▶ [Zadanie do wykonania]
Na podstawie zamieszczonego niżej wpisu o rumie do ciasta odpowiedz krótko na pytania:
(a) Czym według wiku jest w rzeczywistości polski produkt rumopodobny?
(b) Co według wiku należy zrobić, jeśli używa się polskiego rumu?
(c) Na czym według ostatniego akapitu wpisu opiera się istota tego ciasta?

▶ [Podany tekst]
###

Data: 2004-05-25 10:40:28
Temat: Re: CZY KTOS PRÓBOWAŁ pIJANEGO iZYDORA ??
Od: "waldek" <x...@o...pl>
Pokaż wszystkie nagłówki
wiku napisał(a):
> waldek wrote:
>
>> Ja się dopiero przymierzam.
>> Zastanawiam się tylko, czy kupić ćwiartkę polskiego produktu
>> rumopodobnego, czy raczej postawić na oryginał.
>
> zdecydowanie oryginalny rum, a jesli juz musisz polski, to daj go duzo
> mniej, poniewaz jest zbyt intensywny (to sie bierze stad, ze tak
> naprawde jest to alkohol zmieszany z aromatem rumu)
===
Z tego, co napisała Aretka, ten prawdziwy też jest zbyt aromatyczny. W
każdym razie istota tego ciasta opiera się nie tyko na procentach, ale też
na aromacie. Nie można więc przesadzić, ale zbytnia oszczędność byłaby
również nie na miejscu.

###

▶ [Dostarczone dane]
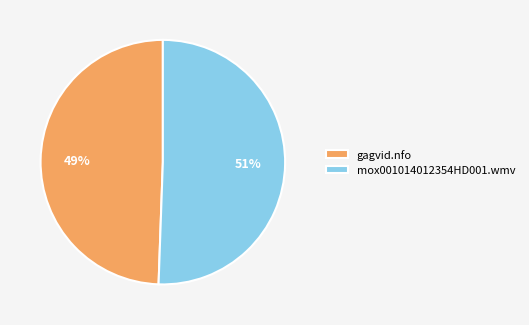

Is there a majority slice in this chart?

Yes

###

▶ [Odpowiedź]
(a) Alkoholem zmieszanym z aromatem rumu.
(b) Dać go dużo mniej.
(c) Nie tylko na procentach, ale też na aromacie.